The very strange thing about all of this is how VMware still, even with the latest version of its vCenter Server Appliance, uses multiple disks all on the same single LSI Logic Parallel virtual disk controller.
Thank you for writing this blog post. Would you say that your opinion is the PVSCI should now be a default in VMware environments, or should this still be used for performance and on a case-by-case basis? I think as of one of the 5.5 updates, PVSCSI is supported for MSCS. Any other caveats for making this a default?
I think it should be the default now that it can be used for MSCS or Windows Failover Cluster. If you pre tune your OS templates it makes it much easier to standardise great performance.

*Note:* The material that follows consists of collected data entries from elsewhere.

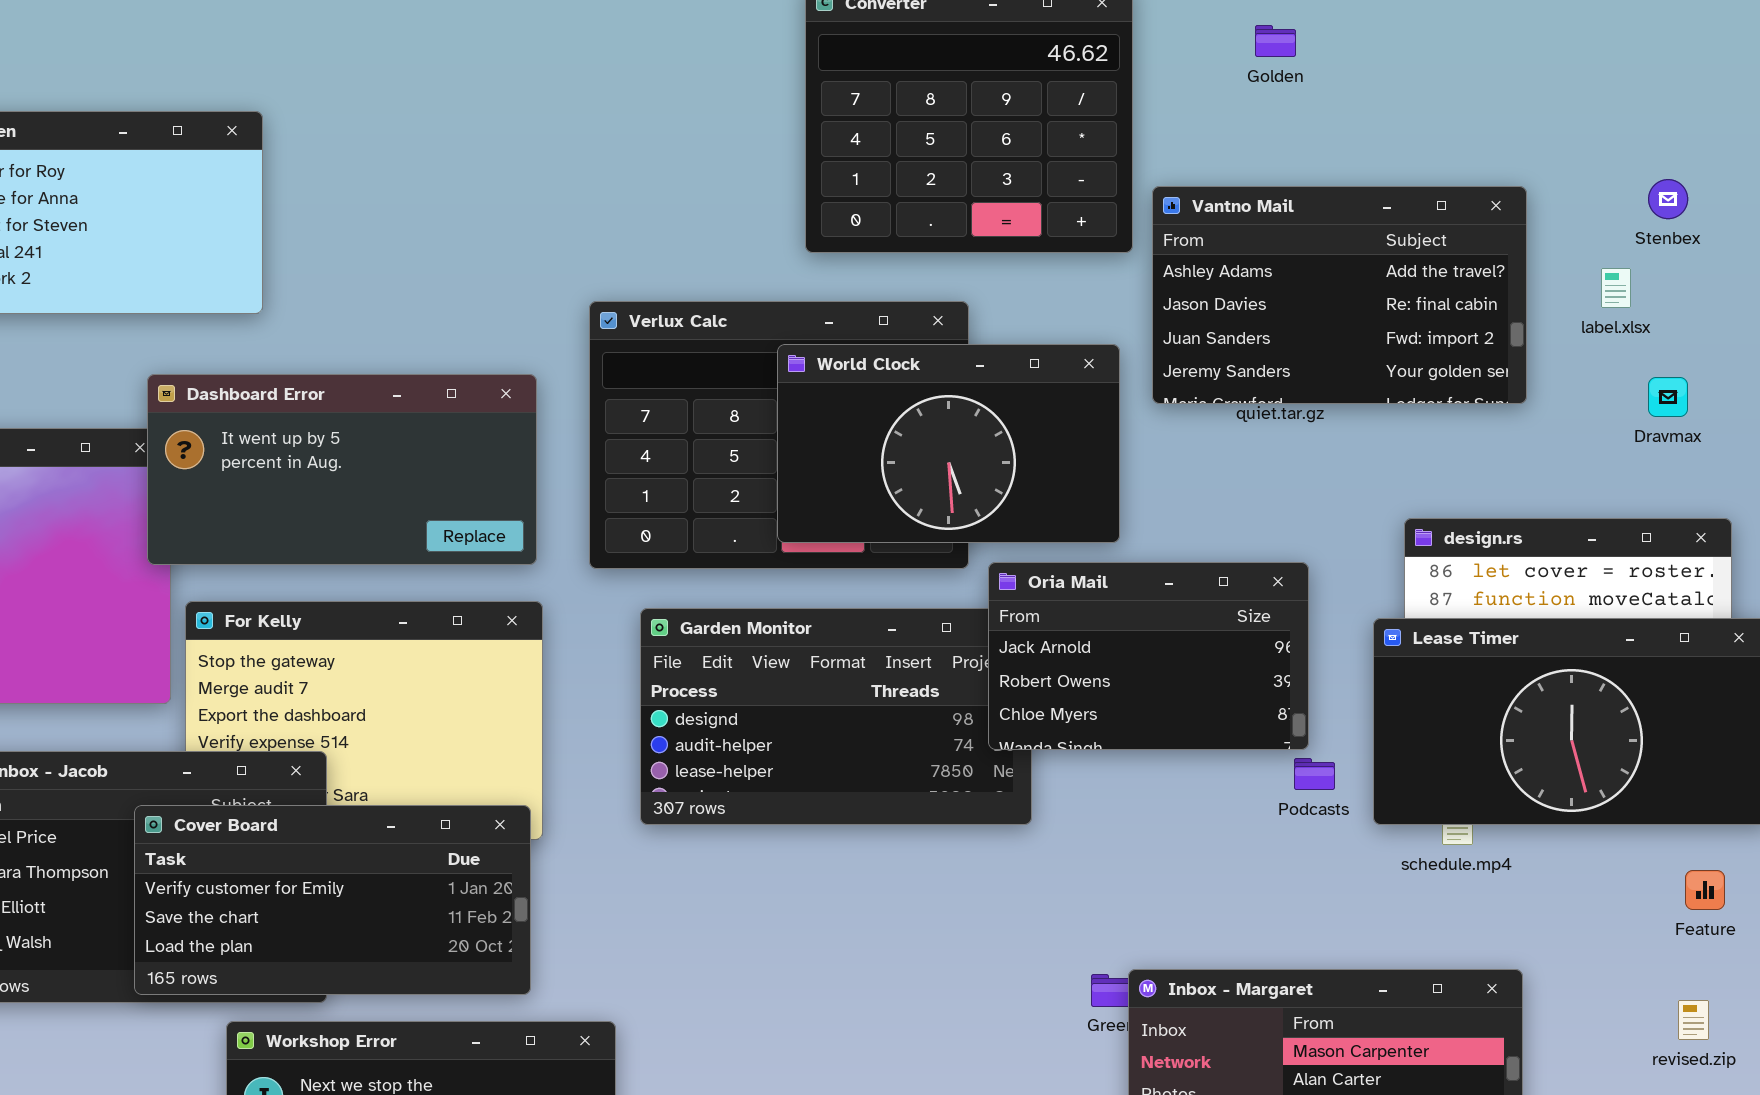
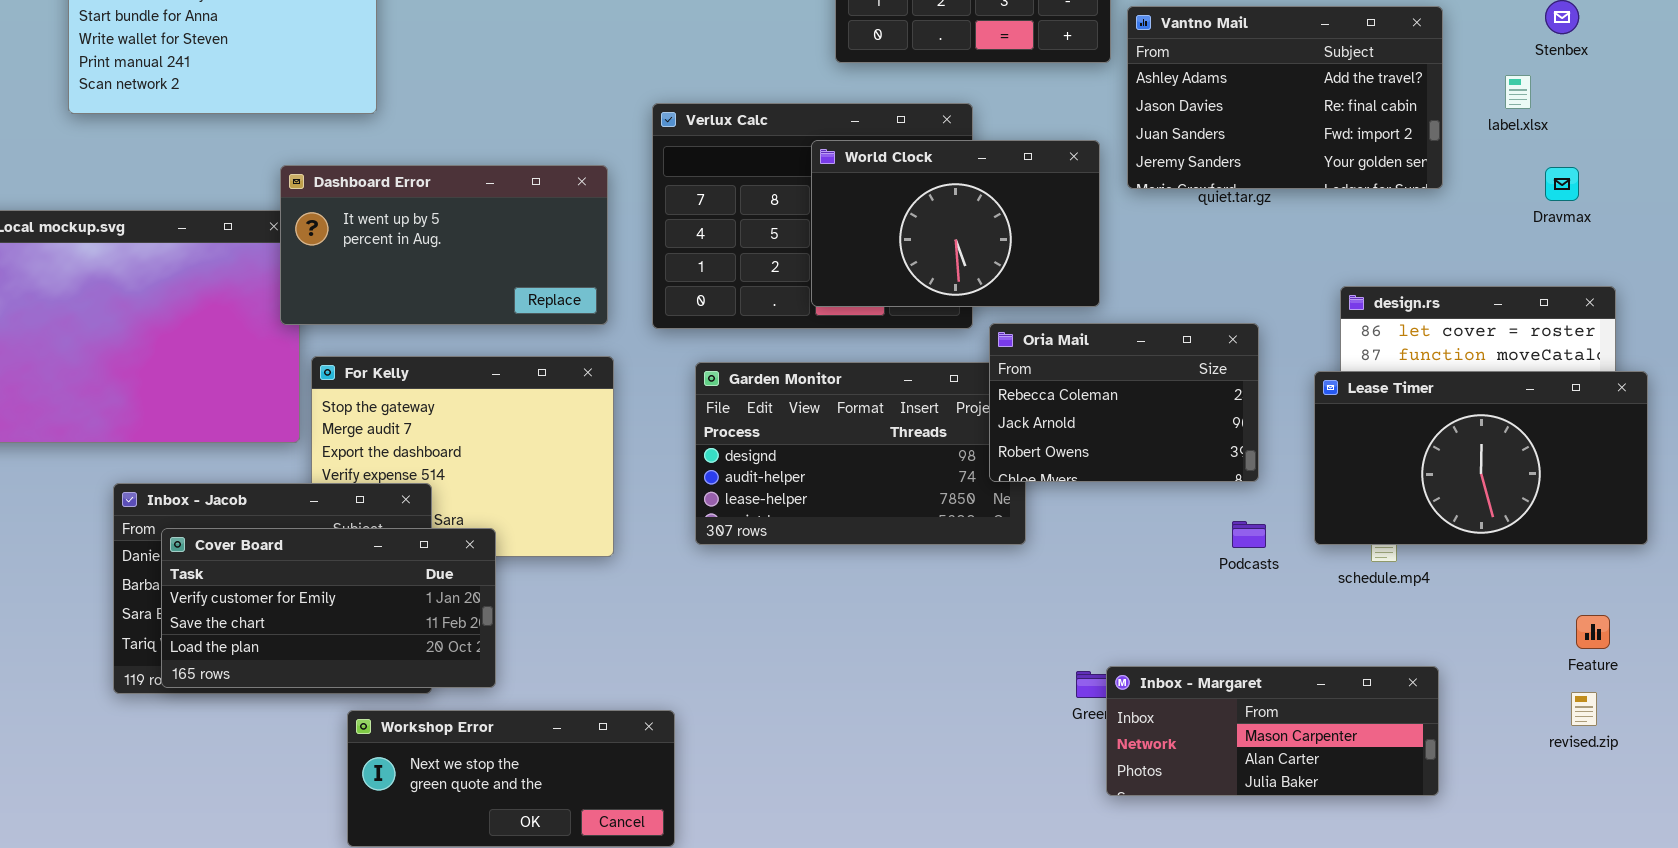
Oria Mail: [988,562,1309,750] -> [989,323,1259,482], scrolled up 1 row
Podcasts: [1294,758,1335,790] -> [1232,521,1266,548], moved
Cover Board: [134,805,531,995] -> [161,528,496,688], moved
Feature: [1685,870,1725,910] -> [1576,615,1610,649], moved

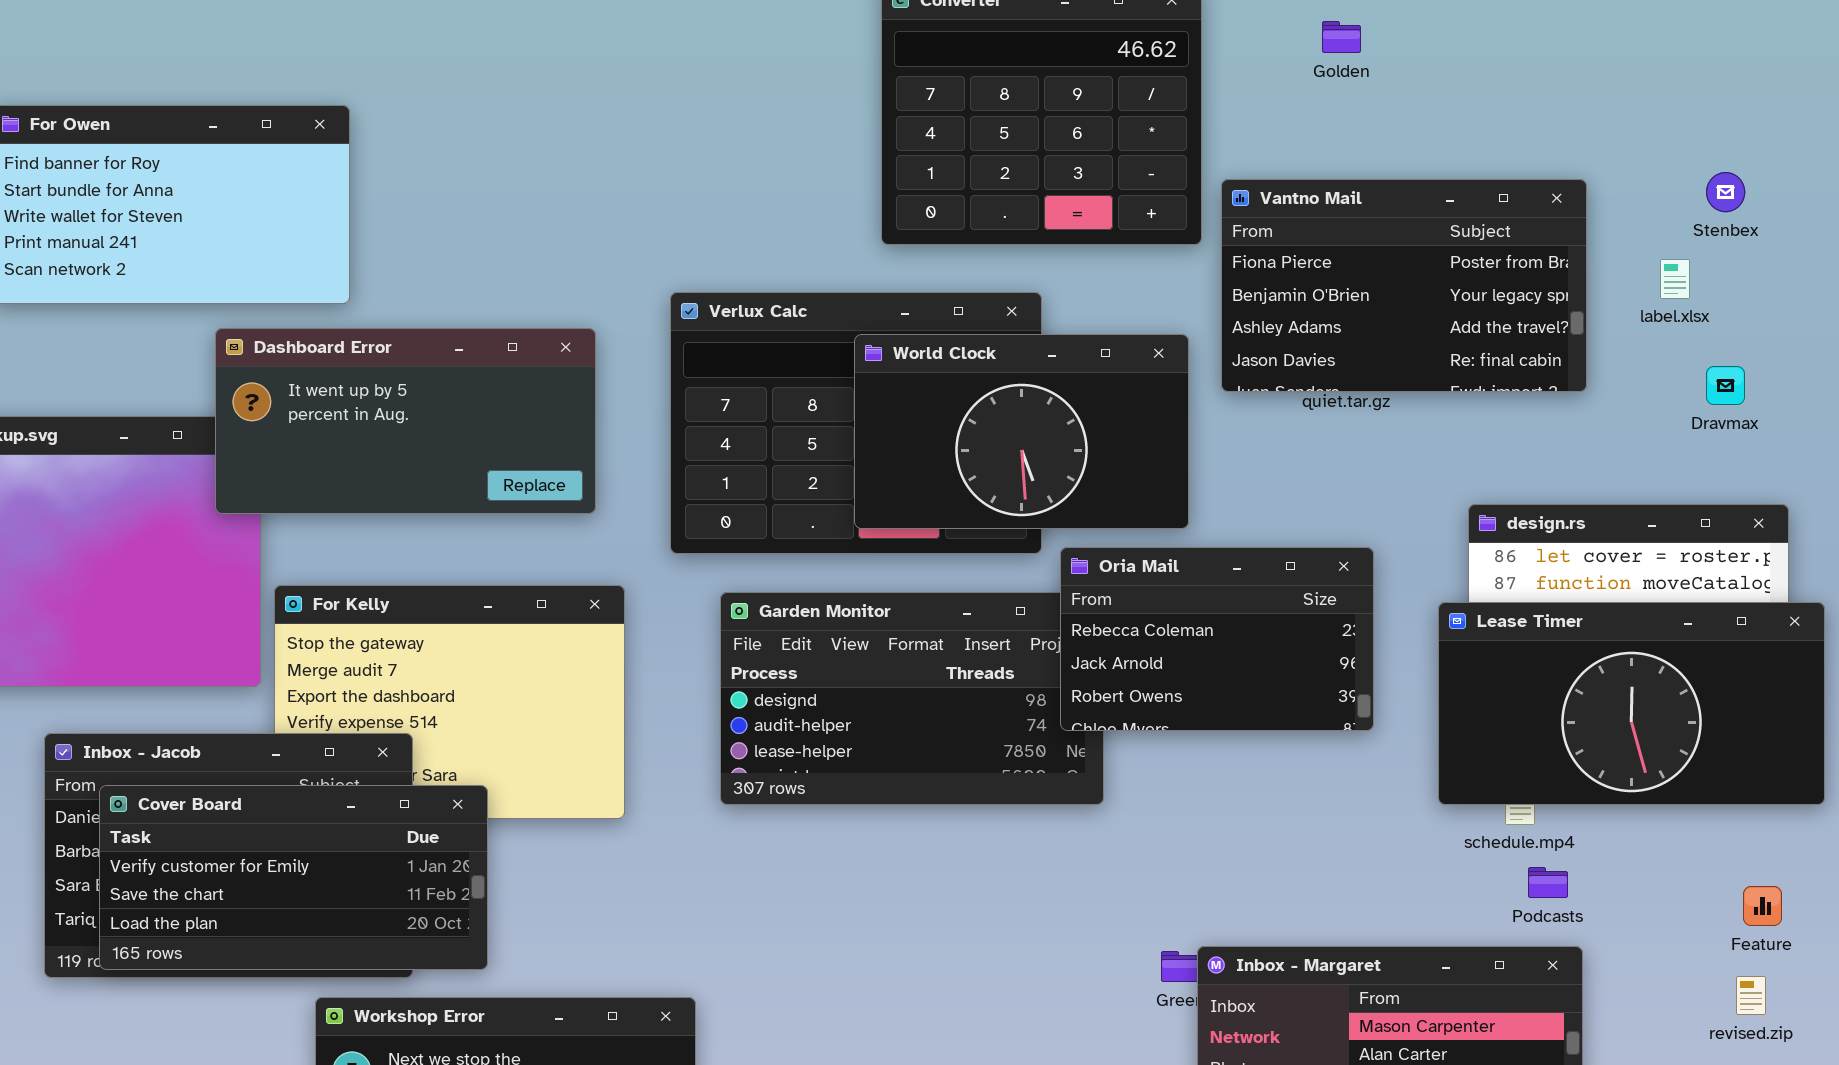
Vantno Mail: [1127,6,1443,189] -> [1221,179,1587,392], scrolled up 2 rows
Dashboard Error: [280,165,608,325] -> [215,328,596,514], moved
Podcasts: [1232,521,1266,548] -> [1528,867,1568,898], moved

That makes sense. I’ve been looking around for information on this topic and this post was very helpful. At least having PVSCSI installed by default gives you higher queue depths and the ability to tune those higher if needed.
Thanks for this great post, like always.
Wich Tool can we use to mesure an actual DB VM, IO, and also the amont of queue in controller ?
You can use this freeware https://labs.vmware.com/flings/io-analyzer it is versatile and easy to use.
let me know once you get it tested or have found something else.
If all the disks are on the same datastore are you getting any benefits from multiple controllers?
Yes as the controller can still cause os bottlenecks.
I’m currently battling an issue very similar to this and had a few questions.
1)What type of log entries have you seen from Windows/SQL from the corruptions?
2) When the issue can be recreated, what type of traffic typical causes? Just high IO?
Oddly enough, we’ve only had problems when running VM Hw Ver 13.
Just to give a little more info, the specific SQL server having issues is w2012r2 w/ SQL 2016. We have PVSCSI adapters but we haven’t defined the SCSI queue in Windows.